## [EXERCISE GOAL]
Copy every line of the rows below word for word, leaving out the pictures.

[Saved entries]

┏━━

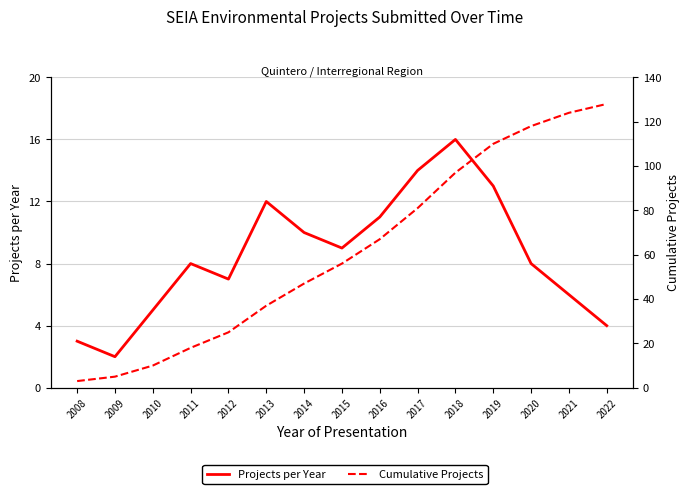

Rank the series by their maximum value, from highest to lowest.

Cumulative Projects, Projects per Year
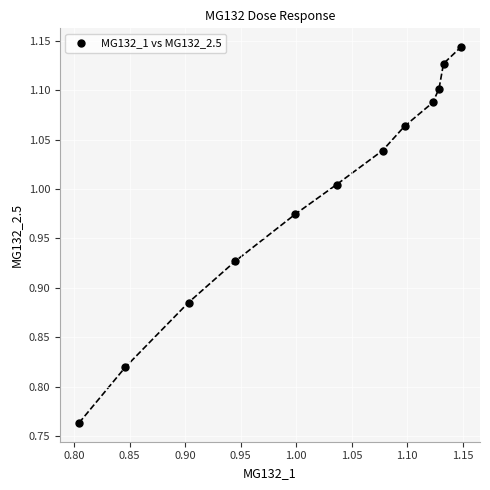

What is the range of Y values (max minus min)?

0.4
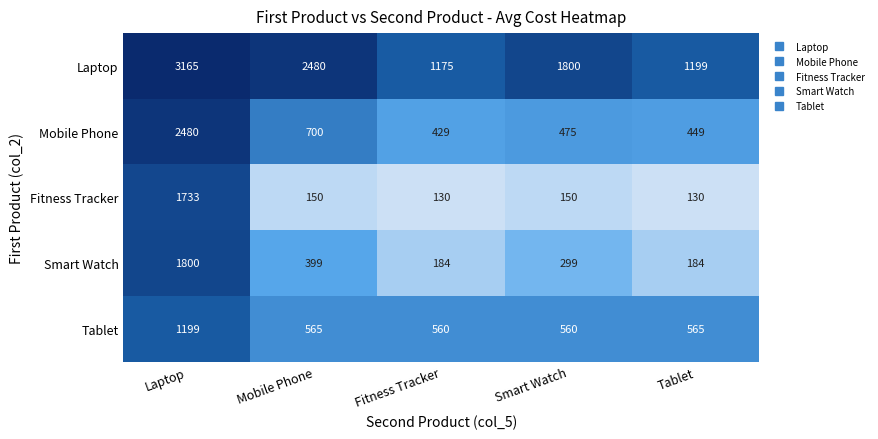

What is the spread (max minus min) of values at Laptop?

1966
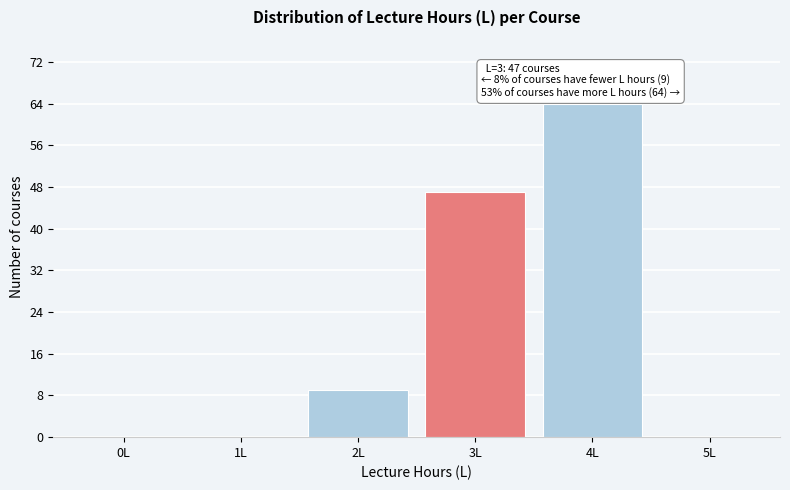

Reading left to right, extract all data points from this chart.

0L=0	1L=0	2L=9	3L=47	4L=64	5L=0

┗━━

## [TASK ANSWER]
Rank the series by their maximum value, from highest to lowest.

Cumulative Projects, Projects per Year

What is the range of Y values (max minus min)?

0.4

What is the spread (max minus min) of values at Laptop?

1966

Reading left to right, extract all data points from this chart.

0L=0	1L=0	2L=9	3L=47	4L=64	5L=0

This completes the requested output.